# 练习任务
(1) 请根据下面的 Eureka 正文回答下列问题,答案同样以 (a)、(b)、(c) 分行标注:
(a) Eureka Server 端把客户端的地址信息保存在什么结构中?
(b) 默认情况下,定时任务每隔多少秒清理超过 90 秒未续约的节点?
(c) responseCacheAutoExpirationInSeconds 的默认值是多少?
(2) 将下面的 Eureka 正文中从“2.4 Eureka 的多级缓存设计”起到“写完表之后主动失效读写缓存。”为止的那一段原样重新写出。

***** 文档正文

2.3.4 小结 至此,我们就把服务注册在客户端和服务端的处理过程做了一个详细的分析,实际上在Eureka Server端,会把客户端的地址信息保存到ConcurrentHashMap中存储。并且服务提供者和注册中心之间,会建立一个心跳检测机制。用于监控服务提供者的健康状态。

2.4 Eureka 的多级缓存设计 Eureka Server存在三个变量:(registry、readWriteCacheMap、readOnlyCacheMap)保存服务注册信息,默认情况下定时任务每30s将readWriteCacheMap同步至readOnlyCacheMap,每60s清理超过90s未续约的节点,Eureka Client每30s从readOnlyCacheMap更新服务注册信息,而客户端服务的注册则从registry更新服务注册信息。

2.4.1 多级缓存的意义 这里为什么要设计多级缓存呢?原因很简单,就是当存在大规模的服务注册和更新时,如果只是修改一个ConcurrentHashMap数据,那么势必因为锁的存在导致竞争,影响性能。

而Eureka又是AP模型,只需要满足最终可用就行。所以它在这里用到多级缓存来实现读写分离。注册方法写的时候直接写内存注册表,写完表之后主动失效读写缓存。

获取注册信息接口先从只读缓存取,只读缓存没有再去读写缓存取,读写缓存没有再去内存注册表里取(不只是取,此处较复杂)。并且,读写缓存会更新回写只读缓存

  • responseCacheUpdateIntervalMs : readOnlyCacheMap 缓存更新的定时器时间间隔,默认为30秒
  • responseCacheAutoExpirationInSeconds : readWriteCacheMap 缓存过期时间,默认为 180 秒。 2.4.2 服务注册的缓存失效 在AbstractInstanceRegistry.register方法的最后,会调用invalidateCache(registrant.getAppName(), registrant.getVIPAddress(),registrant.getSecureVipAddress()); 方法,使得读写缓存失效。
public void invalidate(Key... keys) {
    for (Key key : keys) {
        logger.debug("Invalidating the response cache key : {} {} {} {}, {}",
                     key.getEntityType(), key.getName(), key.getVersion(),
                     key.getType(), key.getEurekaAccept());
        readWriteCacheMap.invalidate(key);
        Collection<Key> keysWithRegions = regionSpecificKeys.get(key);
        if (null != keysWithRegions && !keysWithRegions.isEmpty()) {
            for (Key keysWithRegion : keysWithRegions) {
                logger.debug("Invalidating the response cache key : {} {} {} {} {}",
                             key.getEntityType(), key.getName(),
                             key.getVersion(), key.getType(), key.getEurekaAccept());
                readWriteCacheMap.invalidate(keysWithRegion);
            }
        }
    }
}

2.4.3 定时同步缓存 ResponseCacheImpl的构造方法中,会启动一个定时任务,这个任务会定时检查写缓存中的数据变化,进行更新和同步。

**********
***** 材料清单

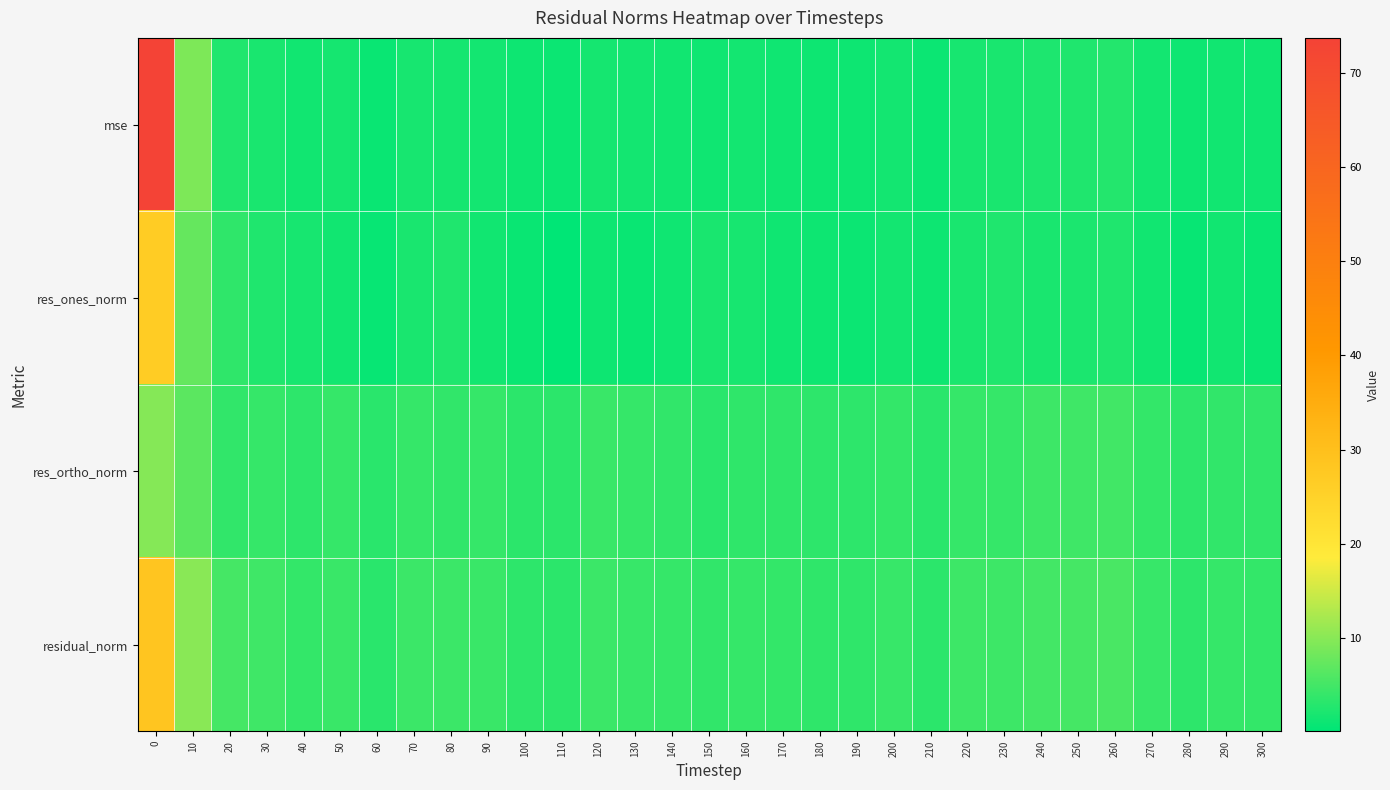

Reading left to right, what are all the values shown in this chart?

mse: 0=73.8	10=9.3	20=2.4	30=2.0	40=1.4	50=1.7	60=0.9	70=1.8	80=1.8	90=1.6	100=1.1	110=1.0	120=1.8	130=1.6	140=1.4	150=1.3	160=1.5	170=1.3	180=1.2	190=1.1	200=1.6	210=1.0	220=1.9	230=2.0	240=2.3	250=2.5	260=2.7	270=1.6	280=1.1	290=1.5	300=1.4
res_ones_norm: 0=26.8	10=7.5	20=3.6	30=2.4	40=1.8	50=1.5	60=0.7	70=2.1	80=2.4	90=1.4	100=0.8	110=0.1	120=1.2	130=0.9	140=1.2	150=2.0	160=1.8	170=1.3	180=1.2	190=0.9	200=1.5	210=1.2	220=2.0	230=2.4	240=2.0	250=2.1	260=2.4	270=1.4	280=0.8	290=1.5	300=0.9
res_ortho_norm: 0=9.7	10=6.7	20=3.7	30=4.0	40=3.5	50=4.1	60=3.1	70=4.0	80=3.7	90=4.0	100=3.4	110=3.3	120=4.3	130=4.0	140=3.8	150=3.2	160=3.6	170=3.6	180=3.5	190=3.4	200=3.9	210=3.1	220=4.1	230=4.0	240=4.6	250=4.8	260=4.9	270=3.9	280=3.4	290=3.7	300=3.8
residual_norm: 0=28.5	10=10.1	20=5.2	30=4.7	40=3.9	50=4.3	60=3.2	70=4.5	80=4.4	90=4.3	100=3.5	110=3.3	120=4.4	130=4.1	140=4.0	150=3.8	160=4.1	170=3.9	180=3.7	190=3.6	200=4.2	210=3.3	220=4.6	230=4.7	240=5.0	250=5.2	260=5.4	270=4.1	280=3.5	290=4.0	300=3.9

**********

# 各题答案
(1)
(a) ConcurrentHashMap
(b) 60 秒
(c) 180 秒

(2)
2.4 Eureka 的多级缓存设计 Eureka Server存在三个变量:(registry、readWriteCacheMap、readOnlyCacheMap)保存服务注册信息,默认情况下定时任务每30s将readWriteCacheMap同步至readOnlyCacheMap,每60s清理超过90s未续约的节点,Eureka Client每30s从readOnlyCacheMap更新服务注册信息,而客户端服务的注册则从registry更新服务注册信息。

2.4.1 多级缓存的意义 这里为什么要设计多级缓存呢?原因很简单,就是当存在大规模的服务注册和更新时,如果只是修改一个ConcurrentHashMap数据,那么势必因为锁的存在导致竞争,影响性能。

而Eureka又是AP模型,只需要满足最终可用就行。所以它在这里用到多级缓存来实现读写分离。注册方法写的时候直接写内存注册表,写完表之后主动失效读写缓存。